++++ Available data

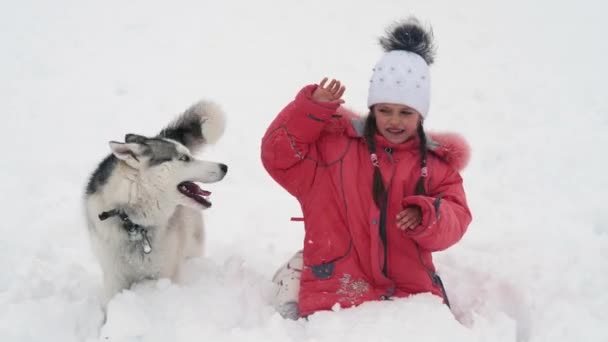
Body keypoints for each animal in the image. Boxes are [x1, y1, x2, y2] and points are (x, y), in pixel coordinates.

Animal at [84, 100, 227, 304]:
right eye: (184, 158)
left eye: (188, 154)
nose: (225, 167)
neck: (134, 223)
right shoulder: (114, 278)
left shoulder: (166, 273)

++++++++

▶ [Action item] Could you set down the records above word for word, without any of the pictures?

▶ [Result]
Body keypoints for each animal in the image. Boxes are [x1, y1, x2, y2] and points are (x, y), in pixel coordinates.

Animal at [84, 100, 227, 304]:
right eye: (184, 158)
left eye: (188, 154)
nose: (225, 167)
neck: (134, 223)
right shoulder: (114, 278)
left shoulder: (166, 273)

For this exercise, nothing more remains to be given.